▶ TASK DIRECTIONS
Each line in the records below that has the word "begin" should be copied.
-- DATA SHOWN follows --
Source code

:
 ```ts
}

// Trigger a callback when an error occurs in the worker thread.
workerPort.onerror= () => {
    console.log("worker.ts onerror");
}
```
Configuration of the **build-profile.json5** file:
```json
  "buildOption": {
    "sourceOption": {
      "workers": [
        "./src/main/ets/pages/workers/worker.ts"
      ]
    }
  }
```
-- DATA SHOWN concluded --
-- DATA SHOWN follows --
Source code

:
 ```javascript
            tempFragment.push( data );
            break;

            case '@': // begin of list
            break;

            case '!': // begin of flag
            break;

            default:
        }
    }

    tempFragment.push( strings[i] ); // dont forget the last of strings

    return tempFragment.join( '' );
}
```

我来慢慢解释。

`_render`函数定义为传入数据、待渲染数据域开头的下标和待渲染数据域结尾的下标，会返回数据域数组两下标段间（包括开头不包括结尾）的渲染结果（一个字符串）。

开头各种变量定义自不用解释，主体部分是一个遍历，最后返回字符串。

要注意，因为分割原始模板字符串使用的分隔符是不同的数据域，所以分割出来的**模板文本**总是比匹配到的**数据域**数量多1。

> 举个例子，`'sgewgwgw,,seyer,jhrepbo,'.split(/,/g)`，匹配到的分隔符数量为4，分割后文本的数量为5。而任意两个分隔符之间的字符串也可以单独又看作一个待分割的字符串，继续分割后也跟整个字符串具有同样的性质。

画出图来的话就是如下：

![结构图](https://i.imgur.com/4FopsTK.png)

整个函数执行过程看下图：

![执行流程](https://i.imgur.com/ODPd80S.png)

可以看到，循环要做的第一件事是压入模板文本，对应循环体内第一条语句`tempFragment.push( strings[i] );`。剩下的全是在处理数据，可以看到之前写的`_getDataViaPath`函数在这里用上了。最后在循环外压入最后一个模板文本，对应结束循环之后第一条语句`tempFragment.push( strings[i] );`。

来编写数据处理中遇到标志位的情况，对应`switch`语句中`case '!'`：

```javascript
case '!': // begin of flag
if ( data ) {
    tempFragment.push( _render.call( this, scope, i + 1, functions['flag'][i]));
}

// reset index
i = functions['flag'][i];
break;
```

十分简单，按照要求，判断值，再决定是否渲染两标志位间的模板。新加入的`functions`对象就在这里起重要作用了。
-- DATA SHOWN concluded --
▶ RESULT OF THIS EXERCISE
            case '@': // begin of list
            case '!': // begin of flag
case '!': // begin of flag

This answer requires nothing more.